- _TASK TO CARRY OUT_:
Where "owner" appears in a line of the entries below, that line should be copied.

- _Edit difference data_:
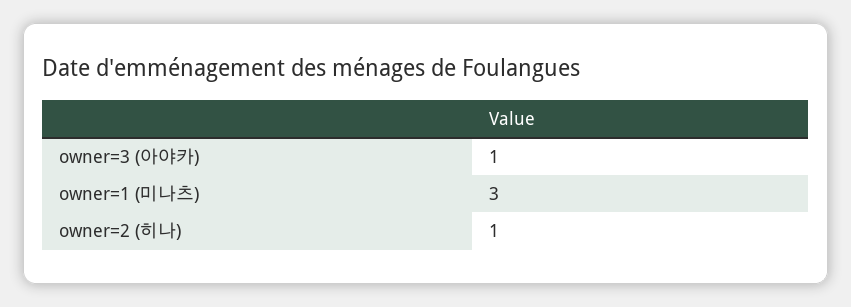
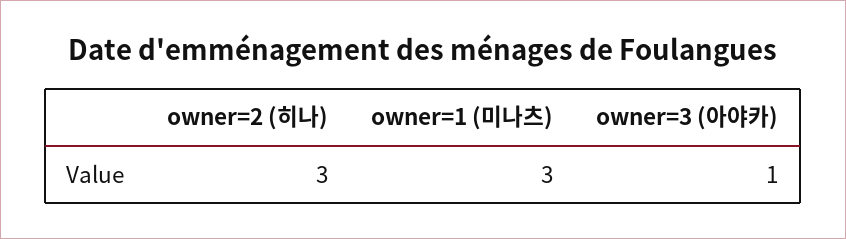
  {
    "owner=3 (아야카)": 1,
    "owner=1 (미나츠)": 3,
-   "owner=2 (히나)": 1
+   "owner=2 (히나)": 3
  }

- _EXPECTED OUTPUT_:
    "owner=3 (아야카)": 1,
    "owner=1 (미나츠)": 3,
-   "owner=2 (히나)": 1
+   "owner=2 (히나)": 3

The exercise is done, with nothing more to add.